Inflicting selectively heavy damage on the Abqaiq oil-processing center would almost certainly duplicate those inflation figures and send stock indices plunging again. A coordinated attack on Abqaiq, Ras Tanura's Platform Four, and the East-West pipeline's Pump Station One, just to pick and choose from dozens of potential targets, would increase both effects exponentially while leaching the last bit of elasticity from the global oil-supply chain. The U.S. Strategic Petroleum Reserve would only help prop up international markets for several months. Unless alternative sources of oil quickly kicked in after that, we'd be in virgin territory -- a kind of economic equivalent of the postnuclear-holocaust world of Nevil Shute's 1957 bestseller, On the Beach.

So what exactly would happen to the price of oil? I've surveyed contacts in the oil industry, but no one could come up with even an approximate figure. Apparently, good econometric forecasts on this kind of scenario don't exist. They tell me, though, that initially we could count on seeing oil hit $80 or $90 a barrel, based on supply and demand. But this does not factor in the panic that would ensue -- wild speculative buying. And then there is the wild card of run-of-the-mill disruptions occurring at the same time, like in Nigeria or Venezuela. Now we have oil selling at way over $100 a barrel. But what if chaos in Saudi Arabia slopped over the border into the other Arab sheikhdoms that collectively own 60 percent of the world's oil reserves? My contacts won't even touch that one, but my guess is that we'd see oil at $150 a barrel or a lot higher. It wouldn't take long for everything else to follow suit: economic collapse, world political instability, and a level of personal despair not seen since the Great Depression.

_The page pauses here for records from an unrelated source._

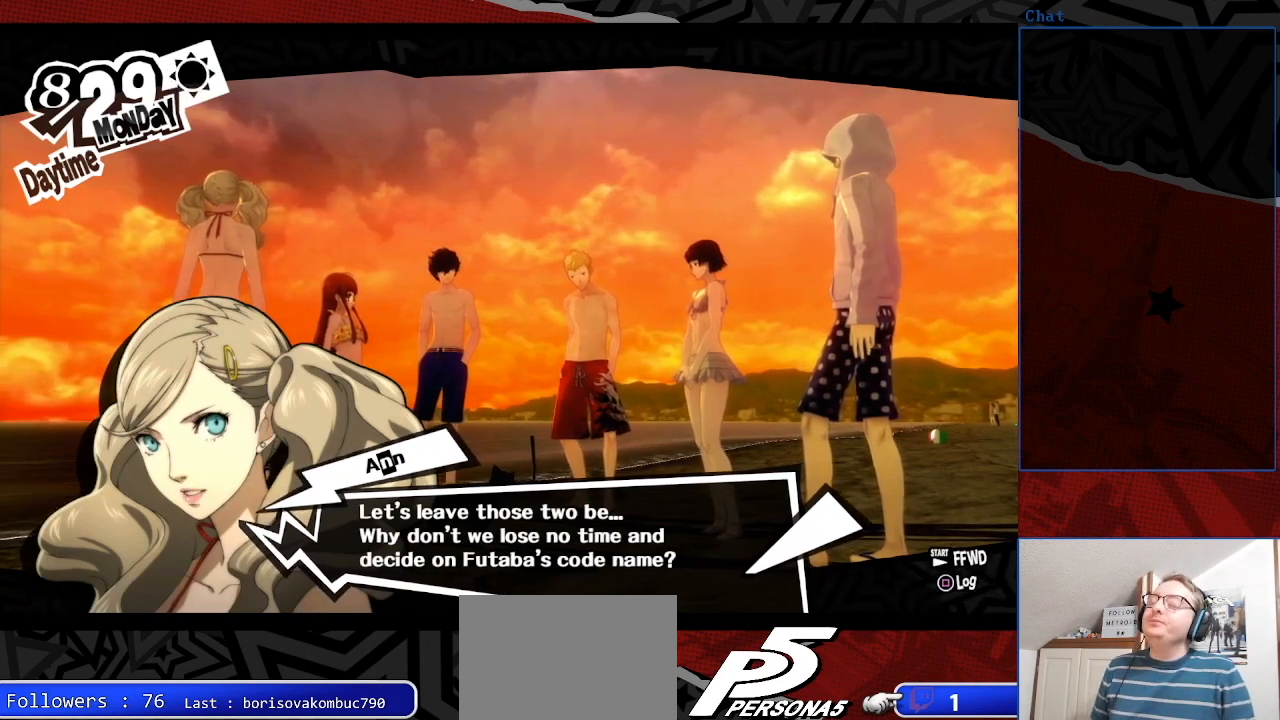
Gameplay with a controller (PlayStation layout); each line is a JSON object with the inputs held at the frame after it. "events" lists button and stick changes between this image and that frame as [ms after this image, input, new state], when the widget could be followed in between. Not read: L3 R3.
{"buttons": ["CROSS"], "left_stick": "center", "right_stick": "center", "events": [[433, "CROSS", "down"]]}
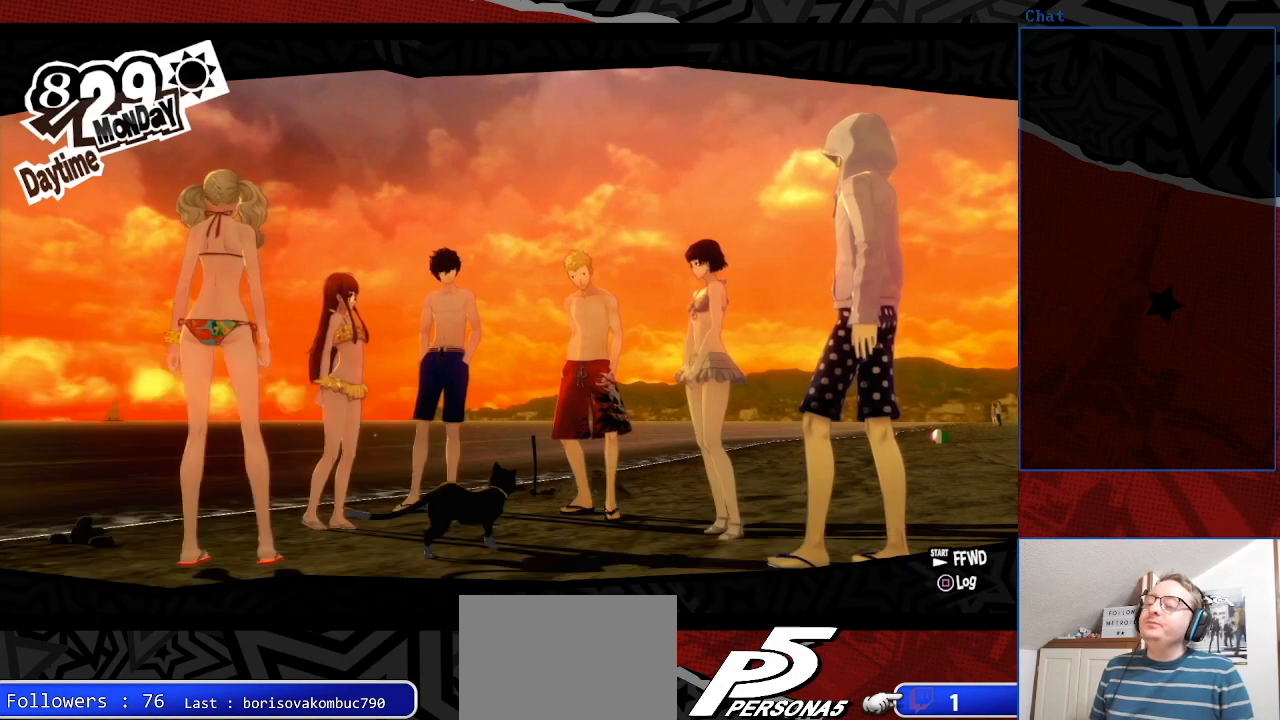
{"buttons": [], "left_stick": "center", "right_stick": "center", "events": [[67, "CROSS", "up"]]}
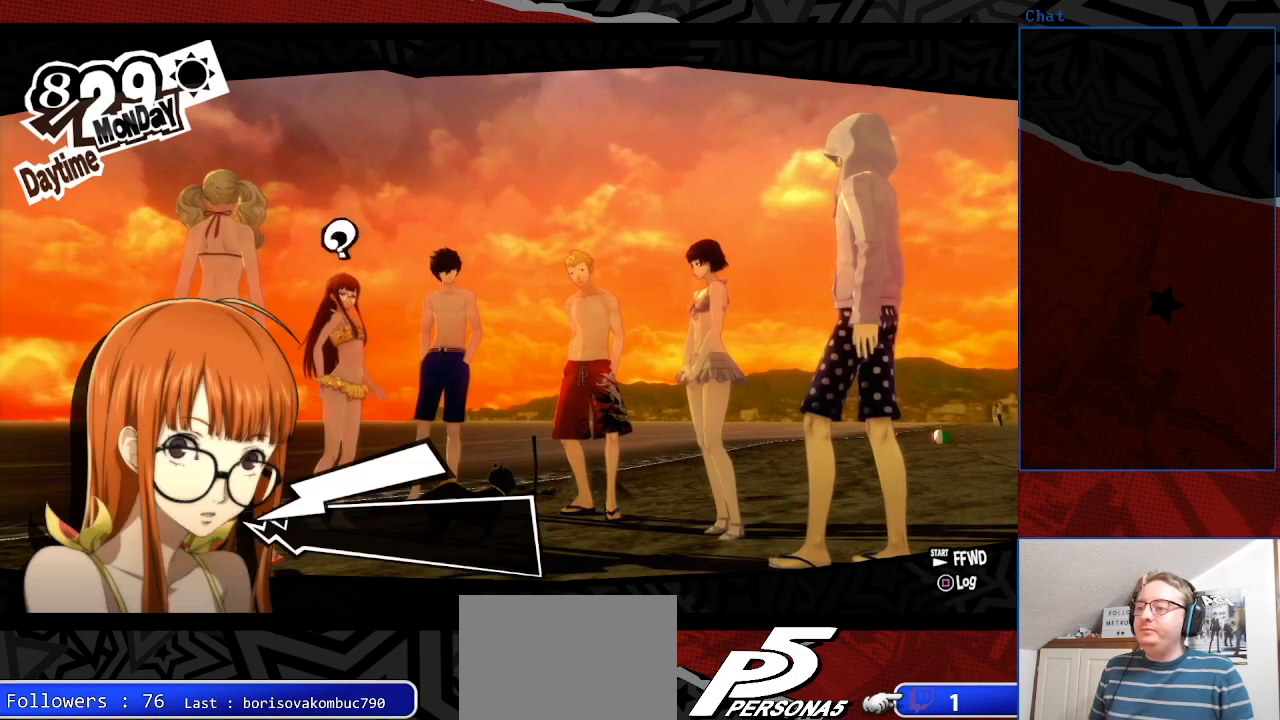
{"buttons": [], "left_stick": "center", "right_stick": "center", "events": []}
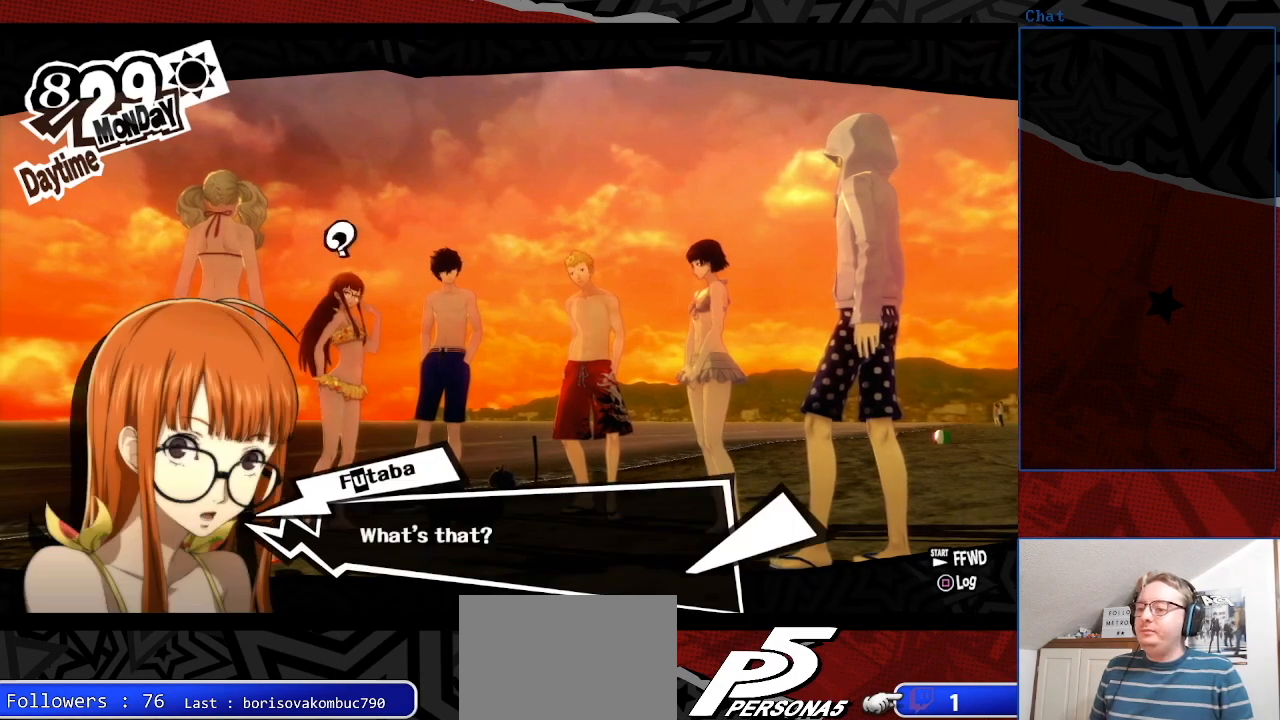
{"buttons": [], "left_stick": "center", "right_stick": "center", "events": []}
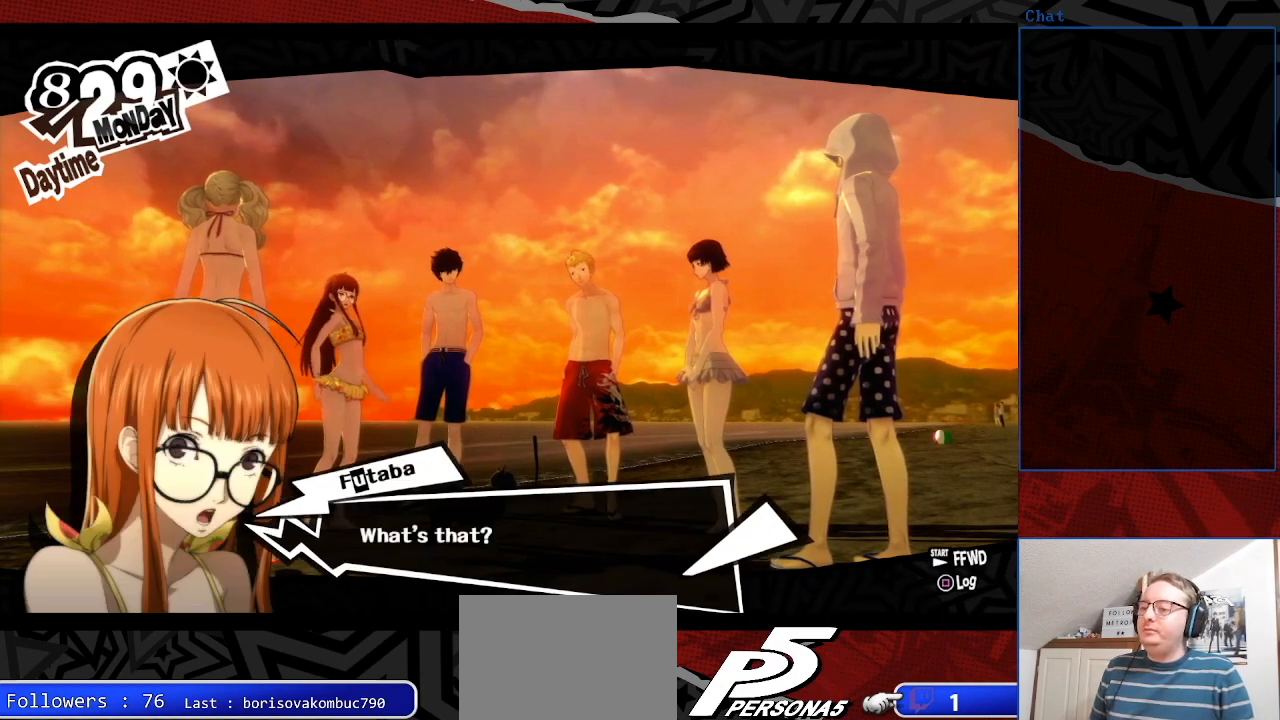
{"buttons": ["CROSS"], "left_stick": "center", "right_stick": "center", "events": [[500, "CROSS", "down"]]}
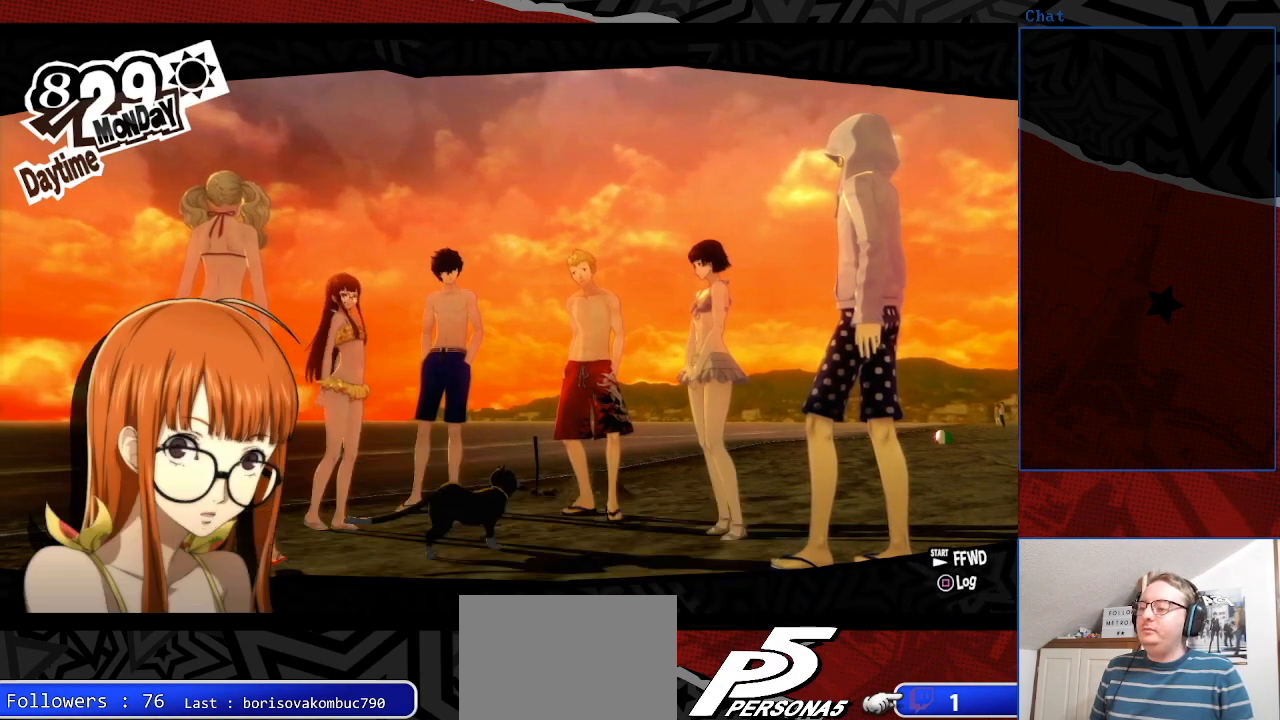
{"buttons": [], "left_stick": "center", "right_stick": "center", "events": [[167, "CROSS", "up"]]}
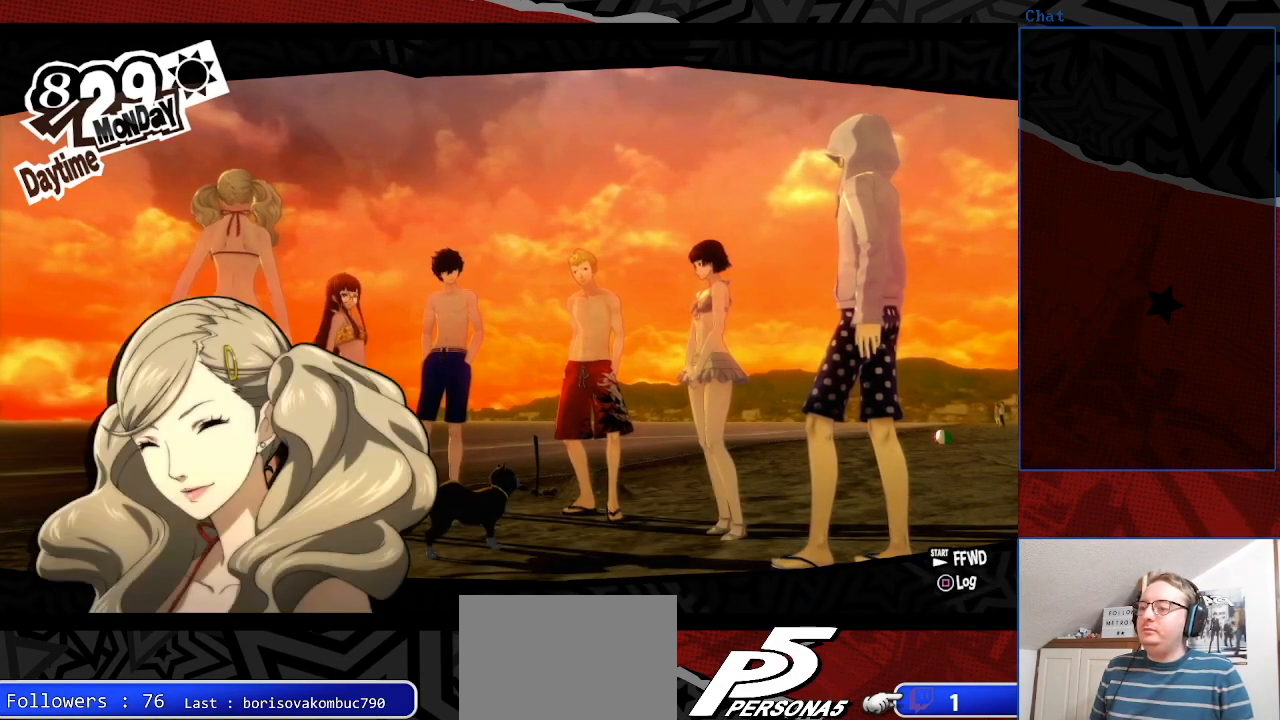
{"buttons": [], "left_stick": "center", "right_stick": "center", "events": []}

Incidentally, Osama bin Laden has a more modest price expectation for Saudi oil: $144 a barrel. Take that multiple over the current market price, carry it back fifty years or so to the time when the West became dependent on Arab oil, and work forward from there -- and you would have a wealth transfer on the order of $76 trillion from the industrial economies to the Muslim world, about $1.5 trillion a year. It wasn't until 1985 that the accumulated debt of the United States exceeded $1.5 trillion; 1985 was the first time the U.S. government budget topped the $1.5 trillion mark.